Le lotus [4] est aussi une plante sacrée. Il marque [288] souvent les limites entre les terres de différents villages, et certains croient que la haie qui entoure le paradis en est formée. Lorsqu’un lotus atteint l’âge de quarante ans, il devient souvent la demeure d’un saint défunt. Il est donc dangereux de couper un lotus qui a dépassé cet âge, car le saint pourrait s’en offusquer. En voyageant à travers la Palestine, on rencontre fréquemment des bouquets d’arbres sacrés, pas nécessairement toujours des lotus, qui sont ainsi hantés par les esprits des saints ; et, le jeudi soir surtout, on voit parfois ces arbres illuminés, et on peut entendre des bribes de musique instrumentale sacrée en sortir, tandis que des lumières semblent jaillir d’un arbre à l’autre. C’est un signe que les saints célèbrent une fête et échangent des visites. Un arbre sacré très affecté par ces esprits est le tamaris. [5] Si, en passant devant ces arbres par des nuits venteuses, vous écoutez attentivement, vous pourrez parfois entendre distinctement le saint nom « Allah » murmurer à travers les branches.

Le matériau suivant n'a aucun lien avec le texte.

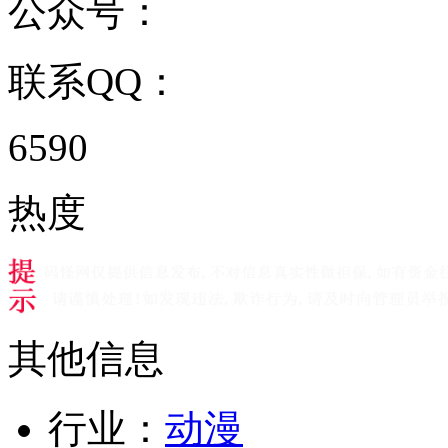
公众号：
联系QQ：
6590
热度
其他信息
行业：
动漫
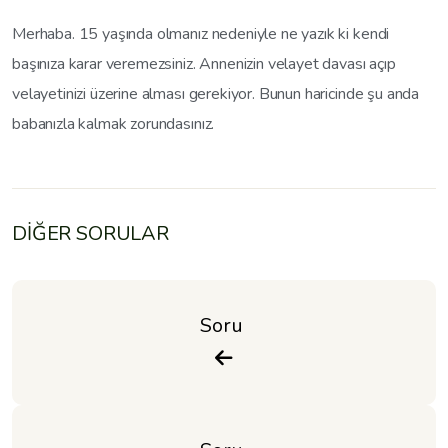
Merhaba. 15 yaşında olmanız nedeniyle ne yazık ki kendi
başınıza karar veremezsiniz. Annenizin velayet davası açıp
velayetinizi üzerine alması gerekiyor. Bunun haricinde şu anda
babanızla kalmak zorundasınız.
DİĞER SORULAR
Soru 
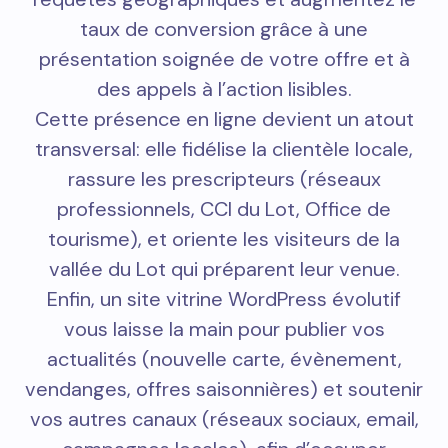
taux de conversion grâce à une
présentation soignée de votre offre et à
des appels à l’action lisibles.
Cette présence en ligne devient un atout
transversal: elle fidélise la clientèle locale,
rassure les prescripteurs (réseaux
professionnels, CCI du Lot, Office de
tourisme), et oriente les visiteurs de la
vallée du Lot qui préparent leur venue.
Enfin, un site vitrine WordPress évolutif
vous laisse la main pour publier vos
actualités (nouvelle carte, évènement,
vendanges, offres saisonnières) et soutenir
vos autres canaux (réseaux sociaux, email,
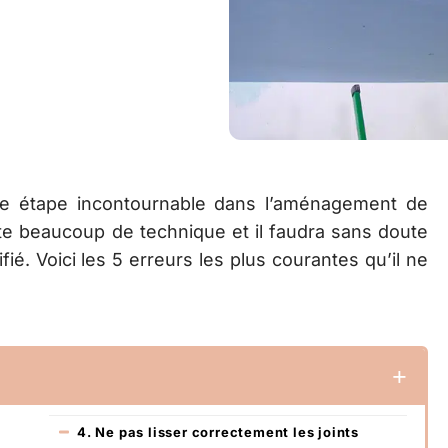
ne étape incontournable dans l’aménagement de
ite beaucoup de technique et il faudra sans doute
fié. Voici les 5 erreurs les plus courantes qu’il ne
4. Ne pas lisser correctement les joints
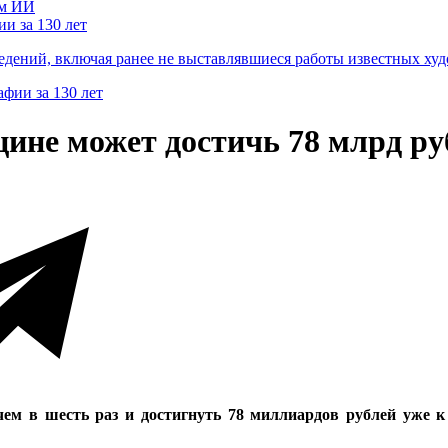
и за 130 лет
ведений, включая ранее не выставлявшиеся работы известных
ине может достичь 78 млрд руб
 в шесть раз и достигнуть 78 миллиардов рублей уже к 2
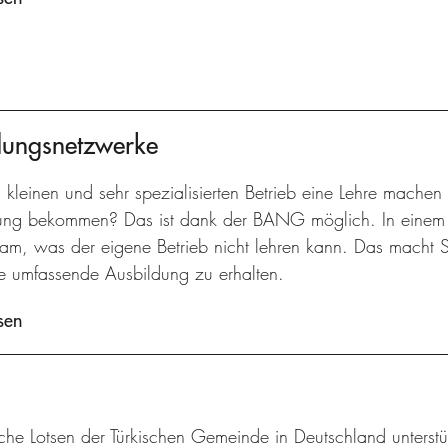
dungsnetzwerke
 kleinen und sehr spezialisierten Betrieb eine Lehre machen
ung bekommen? Das ist dank der BANG möglich. In einem T
am, was der eigene Betrieb nicht lehren kann. Das macht 
ine umfassende Ausbildung zu erhalten.
sen
che Lotsen der Türkischen Gemeinde in Deutschland unterstü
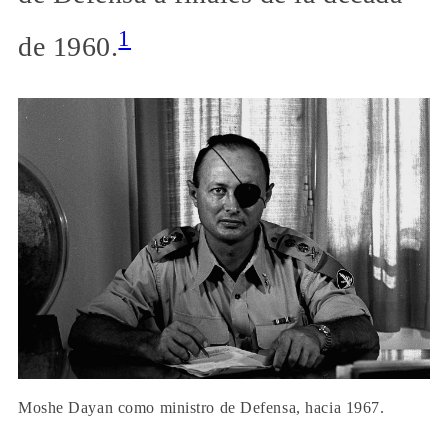
1
de 1960.
Moshe Dayan como ministro de Defensa, hacia 1967.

On ne sait pas généralement qu’une des preuves que l’époque à laquelle les chrétiens grecs orthodoxes célèbrent Noël est la bonne et que les Latins et autres Occidentaux ont tort dans leur célébration, c’est que la veille de Noël grecque tous les arbres et toutes les plantes, mais surtout ceux des rives du Jourdain, adorent le Sauveur. Ce fait important a été découvert de la manière suivante : Un certain homme arriva à Lydda peu avant minuit la veille de Noël grecque. En arrivant à son quartier, il attacha son âne au tronc d’un [289] palmier qui, comme il gisait prostré dans la cour, il supposa naturellement qu’il avait été renversé par un orage récent. Le lendemain matin, cependant, quand il se leva et alla s’occuper de son âne, sa surprise fut grande de trouver l’arbre debout et l’âne pendu à côté et au tronc du palmier. Comme l’animal était complètement mort, le fait était incontestable.

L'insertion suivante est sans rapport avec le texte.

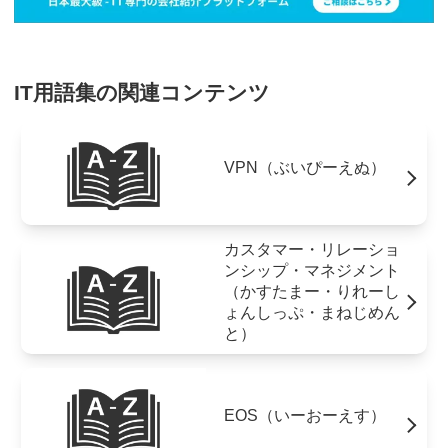
IT用語集の関連コンテンツ
VPN（ぶいぴーえぬ）
カスタマー・リレーショ
ンシップ・マネジメント
（かすたまー・りれーし
ょんしっぷ・まねじめん
と）
EOS（いーおーえす）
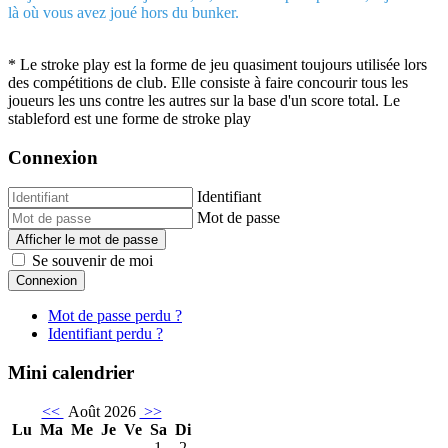
là où vous avez joué hors du bunker.
* Le stroke play est la forme de jeu quasiment toujours utilisée lors
des compétitions de club. Elle consiste à faire concourir tous les
joueurs les uns contre les autres sur la base d'un score total. Le
stableford est une forme de stroke play
Connexion
Identifiant
Mot de passe
Afficher le mot de passe
Se souvenir de moi
Connexion
Mot de passe perdu ?
Identifiant perdu ?
Mini calendrier
<<
Août 2026
>>
Lu
Ma
Me
Je
Ve
Sa
Di
1
2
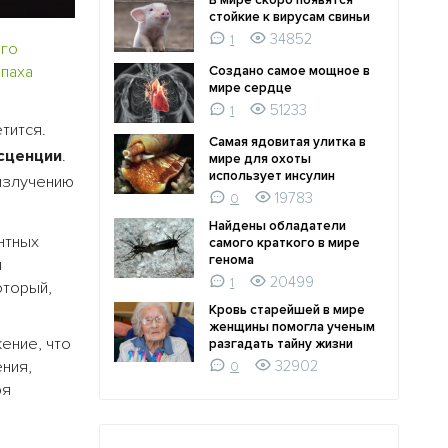
В мире скоро появятся
стойкие к вирусам свиньи
34852
1
ого
паха
Создано самое мощное в
мире сердце
51233
1
тится.
Самая ядовитая улитка в
сценции
.
мире для охоты
использует инсулин
 излучению
19783
0
Найдены обладатели
нтных
самого краткого в мире
генома
я
20499
1
оторый,
Кровь старейшей в мире
женщины помогла ученым
ение, что
разгадать тайну жизни
ния,
32902
0
ря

Une autre plante remarquable, dont on parle beaucoup, est l’herbe à tortue. Celui qui la trouve a fait fortune à plus d’un titre. En premier lieu, ses feuilles sont d’or pur. De plus, si quelqu’un a la chance de la trouver et de la cueillir, il a le merveilleux pouvoir de gagner inconsciemment la bienveillance de tout le monde et peut, s’il le veut, fasciner hommes et femmes et en faire ses esclaves consentants. Même s’il marche inconsciemment sur cette plante, sans la cueillir, il est capable, sans qu’il en soit conscient, ni que d’autres puissent l’expliquer, de gagner l’amour et l’estime de tous ceux qu’il rencontre. Même les chèvres qui la broutent ont leurs dents changées en or. Malheureusement, cette plante est extrêmement rare. Il y a quelques années, un fellah vivait dans un village de Judée qui savait tout à son sujet, où elle poussait, à quelle saison on pouvait la trouver, son apparence, etc. Un riche Bethléhémite lui avait offert une forte somme d’argent pour ces secrets, mais, étant un homme de principes, il refusa l’offre plutôt que de trahir l’honneur du pays en mettant un chrétien en possession de tels pouvoirs.Il est mort maintenant, et ses connaissances ont péri avec lui.